## Exercise objective
Please restate the entire listing verbatim.

## Records to process

★ ★ ★

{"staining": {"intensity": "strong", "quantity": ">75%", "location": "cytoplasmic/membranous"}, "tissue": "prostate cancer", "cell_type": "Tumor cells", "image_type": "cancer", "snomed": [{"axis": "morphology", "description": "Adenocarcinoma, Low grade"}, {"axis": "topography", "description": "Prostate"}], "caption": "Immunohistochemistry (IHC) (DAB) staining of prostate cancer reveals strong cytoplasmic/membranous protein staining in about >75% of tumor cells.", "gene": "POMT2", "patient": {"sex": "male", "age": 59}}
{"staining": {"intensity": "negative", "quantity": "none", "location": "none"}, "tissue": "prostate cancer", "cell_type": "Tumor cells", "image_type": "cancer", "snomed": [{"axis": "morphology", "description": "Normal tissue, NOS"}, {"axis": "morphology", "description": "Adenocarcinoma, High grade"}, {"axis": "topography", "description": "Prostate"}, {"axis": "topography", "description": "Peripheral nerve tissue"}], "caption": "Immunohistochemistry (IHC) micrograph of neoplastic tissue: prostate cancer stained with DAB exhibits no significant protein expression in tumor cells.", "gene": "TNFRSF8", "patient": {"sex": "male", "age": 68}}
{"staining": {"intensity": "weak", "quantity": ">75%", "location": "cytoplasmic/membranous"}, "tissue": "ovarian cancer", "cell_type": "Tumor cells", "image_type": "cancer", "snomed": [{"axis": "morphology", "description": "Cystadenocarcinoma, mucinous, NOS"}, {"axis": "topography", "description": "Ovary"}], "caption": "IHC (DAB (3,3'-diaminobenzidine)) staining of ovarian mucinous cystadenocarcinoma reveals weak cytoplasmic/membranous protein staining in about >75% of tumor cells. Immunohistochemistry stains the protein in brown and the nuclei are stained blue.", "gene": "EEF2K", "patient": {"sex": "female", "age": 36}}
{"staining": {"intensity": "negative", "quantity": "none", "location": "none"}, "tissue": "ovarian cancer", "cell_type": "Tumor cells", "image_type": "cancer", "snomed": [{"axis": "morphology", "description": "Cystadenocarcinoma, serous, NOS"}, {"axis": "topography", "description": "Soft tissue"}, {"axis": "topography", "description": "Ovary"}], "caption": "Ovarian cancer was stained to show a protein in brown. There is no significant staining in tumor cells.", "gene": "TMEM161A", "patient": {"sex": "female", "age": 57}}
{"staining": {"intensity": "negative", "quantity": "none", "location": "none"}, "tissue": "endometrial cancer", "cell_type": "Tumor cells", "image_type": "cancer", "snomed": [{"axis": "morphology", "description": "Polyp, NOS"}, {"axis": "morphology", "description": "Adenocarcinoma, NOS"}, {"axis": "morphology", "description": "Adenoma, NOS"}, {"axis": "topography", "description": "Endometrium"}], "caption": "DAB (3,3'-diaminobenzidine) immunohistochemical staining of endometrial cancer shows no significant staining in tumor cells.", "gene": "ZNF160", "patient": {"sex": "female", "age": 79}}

★ ★ ★

## Written solution
{"staining": {"intensity": "strong", "quantity": ">75%", "location": "cytoplasmic/membranous"}, "tissue": "prostate cancer", "cell_type": "Tumor cells", "image_type": "cancer", "snomed": [{"axis": "morphology", "description": "Adenocarcinoma, Low grade"}, {"axis": "topography", "description": "Prostate"}], "caption": "Immunohistochemistry (IHC) (DAB) staining of prostate cancer reveals strong cytoplasmic/membranous protein staining in about >75% of tumor cells.", "gene": "POMT2", "patient": {"sex": "male", "age": 59}}
{"staining": {"intensity": "negative", "quantity": "none", "location": "none"}, "tissue": "prostate cancer", "cell_type": "Tumor cells", "image_type": "cancer", "snomed": [{"axis": "morphology", "description": "Normal tissue, NOS"}, {"axis": "morphology", "description": "Adenocarcinoma, High grade"}, {"axis": "topography", "description": "Prostate"}, {"axis": "topography", "description": "Peripheral nerve tissue"}], "caption": "Immunohistochemistry (IHC) micrograph of neoplastic tissue: prostate cancer stained with DAB exhibits no significant protein expression in tumor cells.", "gene": "TNFRSF8", "patient": {"sex": "male", "age": 68}}
{"staining": {"intensity": "weak", "quantity": ">75%", "location": "cytoplasmic/membranous"}, "tissue": "ovarian cancer", "cell_type": "Tumor cells", "image_type": "cancer", "snomed": [{"axis": "morphology", "description": "Cystadenocarcinoma, mucinous, NOS"}, {"axis": "topography", "description": "Ovary"}], "caption": "IHC (DAB (3,3'-diaminobenzidine)) staining of ovarian mucinous cystadenocarcinoma reveals weak cytoplasmic/membranous protein staining in about >75% of tumor cells. Immunohistochemistry stains the protein in brown and the nuclei are stained blue.", "gene": "EEF2K", "patient": {"sex": "female", "age": 36}}
{"staining": {"intensity": "negative", "quantity": "none", "location": "none"}, "tissue": "ovarian cancer", "cell_type": "Tumor cells", "image_type": "cancer", "snomed": [{"axis": "morphology", "description": "Cystadenocarcinoma, serous, NOS"}, {"axis": "topography", "description": "Soft tissue"}, {"axis": "topography", "description": "Ovary"}], "caption": "Ovarian cancer was stained to show a protein in brown. There is no significant staining in tumor cells.", "gene": "TMEM161A", "patient": {"sex": "female", "age": 57}}
{"staining": {"intensity": "negative", "quantity": "none", "location": "none"}, "tissue": "endometrial cancer", "cell_type": "Tumor cells", "image_type": "cancer", "snomed": [{"axis": "morphology", "description": "Polyp, NOS"}, {"axis": "morphology", "description": "Adenocarcinoma, NOS"}, {"axis": "morphology", "description": "Adenoma, NOS"}, {"axis": "topography", "description": "Endometrium"}], "caption": "DAB (3,3'-diaminobenzidine) immunohistochemical staining of endometrial cancer shows no significant staining in tumor cells.", "gene": "ZNF160", "patient": {"sex": "female", "age": 79}}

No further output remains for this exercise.